Action item: Run through the records and show each line that includes the string "Teil".

The data:
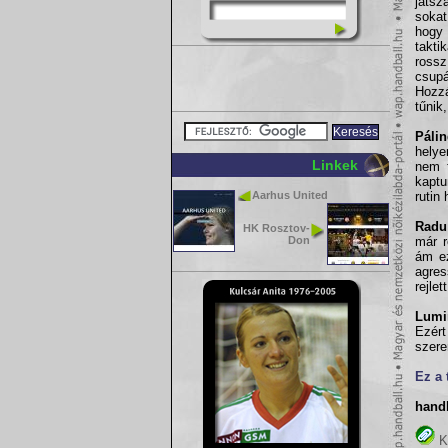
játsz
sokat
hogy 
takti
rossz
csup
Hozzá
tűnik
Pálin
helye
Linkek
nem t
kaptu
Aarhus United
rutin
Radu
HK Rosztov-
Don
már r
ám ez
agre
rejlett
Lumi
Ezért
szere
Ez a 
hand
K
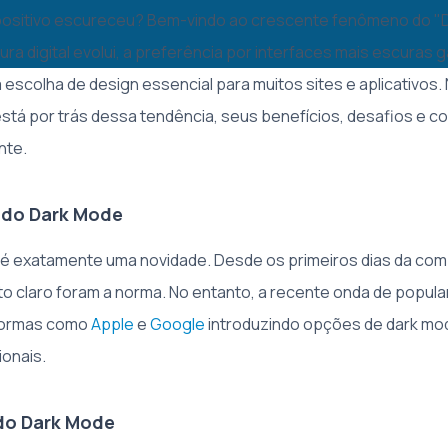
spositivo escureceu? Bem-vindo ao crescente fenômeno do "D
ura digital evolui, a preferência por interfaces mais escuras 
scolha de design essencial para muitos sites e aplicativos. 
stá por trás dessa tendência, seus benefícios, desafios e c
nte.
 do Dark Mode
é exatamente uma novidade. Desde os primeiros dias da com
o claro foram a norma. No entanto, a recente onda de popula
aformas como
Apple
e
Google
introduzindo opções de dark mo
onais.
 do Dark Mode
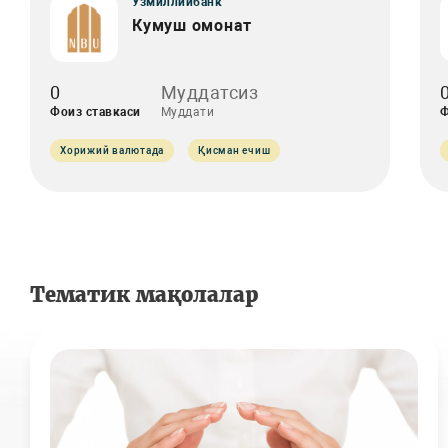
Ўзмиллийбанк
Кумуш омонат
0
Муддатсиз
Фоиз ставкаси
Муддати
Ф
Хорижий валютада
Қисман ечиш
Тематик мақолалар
---
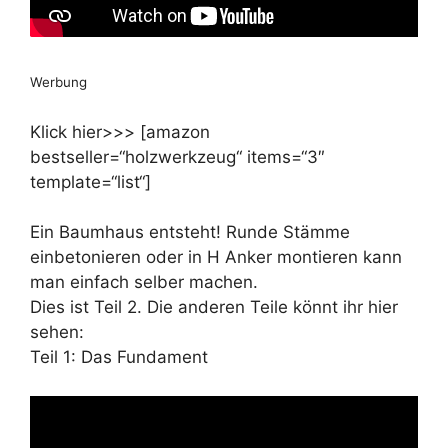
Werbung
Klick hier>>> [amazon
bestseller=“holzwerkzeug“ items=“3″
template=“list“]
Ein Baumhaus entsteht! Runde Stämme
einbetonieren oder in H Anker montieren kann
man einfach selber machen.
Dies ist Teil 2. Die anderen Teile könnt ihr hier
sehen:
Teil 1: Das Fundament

Output for this task:
Dies ist Teil 2. Die anderen Teile könnt ihr hier
Teil 1: Das Fundament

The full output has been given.